IRHS cervical cancer screening is the only such programme in India completely run by ANMs. Our ANMs are skilled and experienced at implementing the visual inspection method and have helped to save thousands of lives.

Health workers at the cancer clinic in Mahbubnager

Patient Counselors IRHS has counsellors at both the Mahatma Gandhi bus depot and at the hospitals in Hyderabad. They are locally recruited and guide patients through their visit and/or admission. They make sure patients find the correct doctor or laboratory, are not cheated, and understand their medical conditions, prognosis and treatment options. Counsellors have cash to help cover the patients' and careers' travel costs, food and fees for tests and admission to hospital.

After outpatient department closes, counselors proceed to hospital wards where they counsel ward patients about their conditions. They answer any questions patients or their relatives may have. If they cannot answer the question they will seek the doctor in charge in an attempt to answer that question.

The patient counselors have been trained both in aspects of medicine and psychology. Indian medical doctors and psychologists take weekly classes.

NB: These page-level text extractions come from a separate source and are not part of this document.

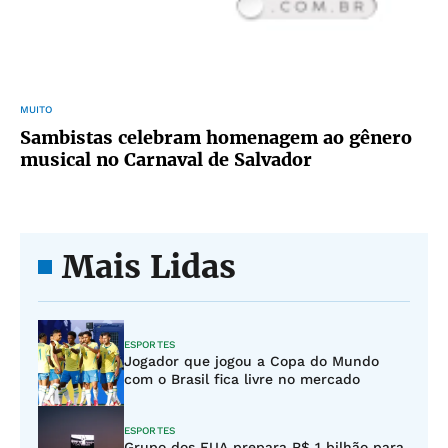
MUITO
Sambistas celebram homenagem ao gênero
musical no Carnaval de Salvador
Mais Lidas
ESPORTES
Jogador que jogou a Copa do Mundo
com o Brasil fica livre no mercado
ESPORTES
Grupo dos EUA prepara R$ 1 bilhão para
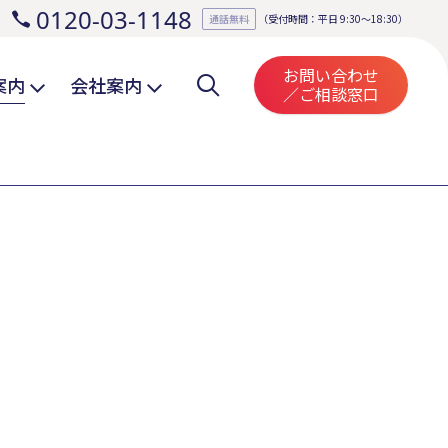
0120-03-1148
。
通話無料
（受付時間：平日 9:30～18:30）
お問い合わせ
案内
会社案内
／ご相談窓口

IRHS patient counsellors are trained and skilled local people. They are trilingual and can speak to patients in English, Hindi or Telugu.
Support Staff
Three support staff work in the Hyderabad office: the director, a pharmacist cum financial assistant and a patient counsellor supervisor/administrator. As in all small offices, multi tasking is the norm and the support staff work closely together to maintain patient records, chronic patient lists of specialists' prescriptions, dispensing of all medicine to all programmes and, finally, finances. The staff manages all cash and bank accounts, pay taxes on rent and salaries, retirement (Provident Fund) and other expenses. All medicine is ordered and received here and is carefully maintained using a sophisticated programme designed by a volunteer from McKinsey and Company. They enter all basic financial data into Excel and ultimately enter it into the required programme preferred by Indian accountants (Tally). Thus all work of the IRHS is done 'in house'.